Sampai ada di titik aku tidak mampu berkata apapun ketika mendengar ibu berbicara, "Ikhlaskan ayah nak, kamu sayang ayah kan, sekarang ibu cuma punya kamu". Aku pun tidak sadarkan diri dalam beberapa menit.
 
Tapi setelah sadar, aku sangat kaget mendengar suara pengajian. Aku lupa bahwa kepergian ayah mengundang tetangga, sanak keluarga dan orang-orang untukdatang. Berharap malam itu hanya sekedar mimpi, karena aku belum sepenuhnya menerima kepergian ayah begitu saja. 

Keesokan harinya. Aku melihat ayahku dimandikan. 

Melihat ayahku memakai kain kafan, dibungkus dengan tikar, menyaksikan ayahku masuk kedalam kurung batang, aku yang memegang payung di atas kepala jenazahnya, bahkan aku melihat sendiri ayahku dikubur di dalam liang lahat yang cukup dalam. Sunggu hatiku sangat terisis.

Semenjak itu, aku seperti kehilangan diriku. Kehilangan semangat ku. Tujuan serta target di depan sana sejenak menjadi sangat gelap. 

Aku kehilangan arah. Aku bingung harus mulai dari mana hidup tanpa ayah. Aku berpikir apakah aku bisa menjalaninya semuanya hanya dengan ibu saja?. 

Padahal, di umur ini aku sangat membutuhkan sosok ayah. Keputusan dan restu ayah pada hidupku akan lebih berpengaruh. Sekarang hanya tinggal bayang-bayang bahwa ayah masih berada di sekitarku. Melihat dan memperhatikan aku dari dunia yang berbeda. Jarak yang sudah tidak bisa ditempuh dengan kendaraan apapun kecuali kematian. Sebab itu setiap ingat pada ayah hanya doa yang mungkin akan sampai kepadanya. 

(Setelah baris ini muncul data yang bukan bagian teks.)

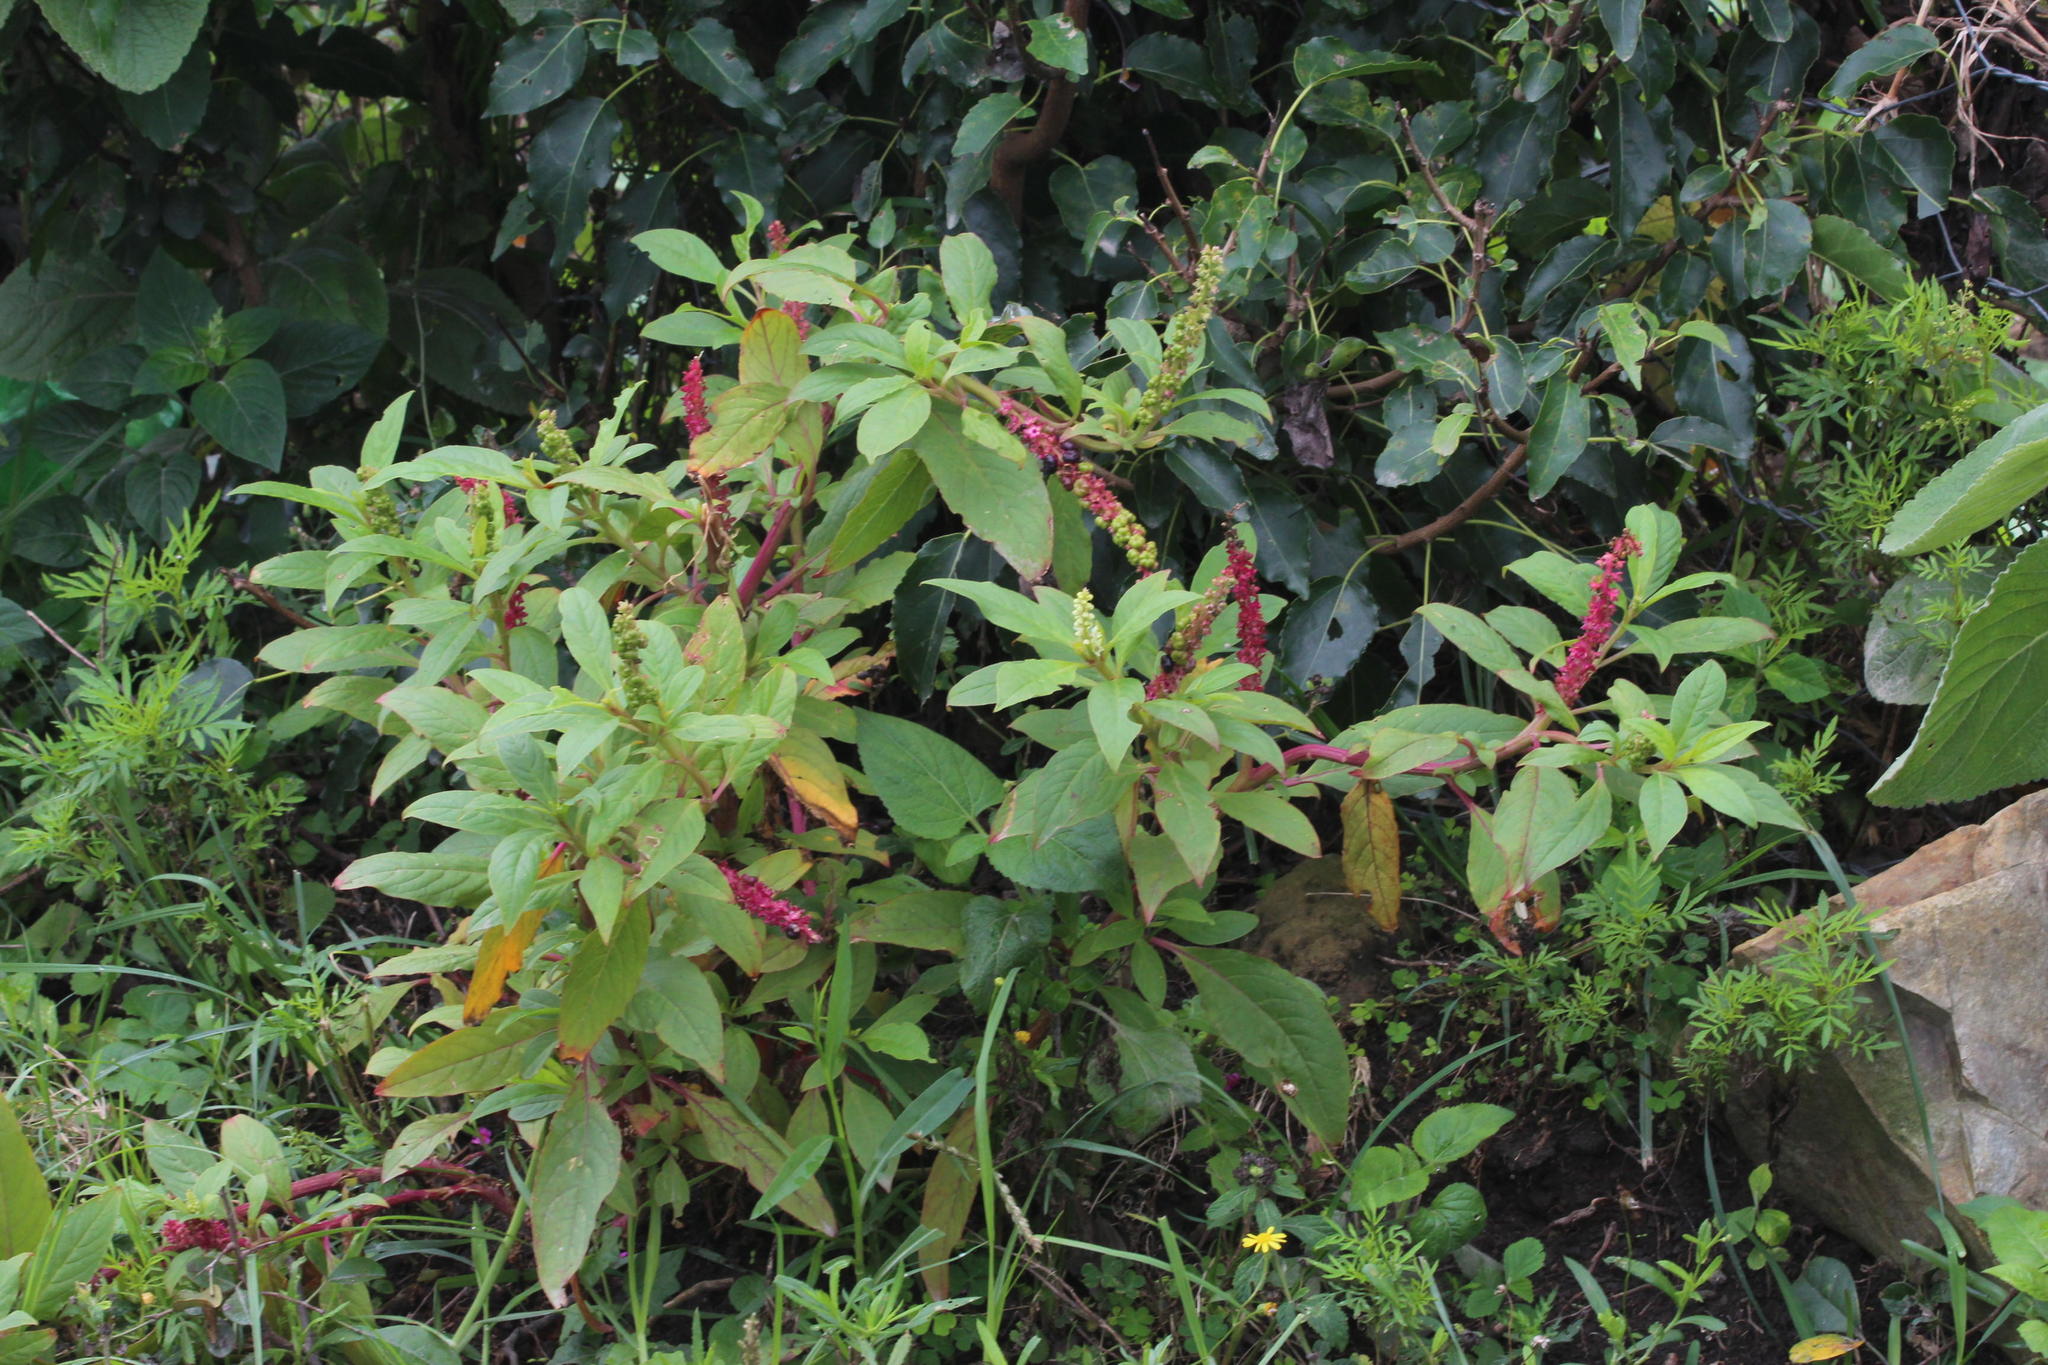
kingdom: Plantae
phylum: Tracheophyta
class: Magnoliopsida
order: Caryophyllales
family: Phytolaccaceae
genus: Phytolacca
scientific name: Phytolacca icosandra
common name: Button pokeweed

2 bulan ini. Aku belajar ikhlas dan menerima takdirku. Percaya pada ketetapan-Nya. Percaya bahwa aku akan menjadi anak perempuan terakhir yang lebih kuat dari sebelumnya. Meski sangat berat, tapi aku masih punya ibu yang perlu dibahagiakan. 

Ayah sudah memberi semua yang terbaik, walaupun ayah gagal menemani aku sampai kelak, tapi tanpa perjuangan ayah mungkin aku tidak bisa menulis semua ini. Aku tidak akan mengerti mengapa tidak semua orang bisa menyukai kita. Tanpa pelajaran dari ayah, aku tidak mungkin setabah ini menerima semuanya. Aku tidak mungkin setaat ini pada pencipta-Ku. 

Aku merasa sedikit beruntung karena sebelum ayah pergi, ayah menjadikan aku anak perempuan paling bahagia di dunia karena dicintai begitu dalam. Ayah tidak pernah membanding-bandingkan aku dengan siapapun. 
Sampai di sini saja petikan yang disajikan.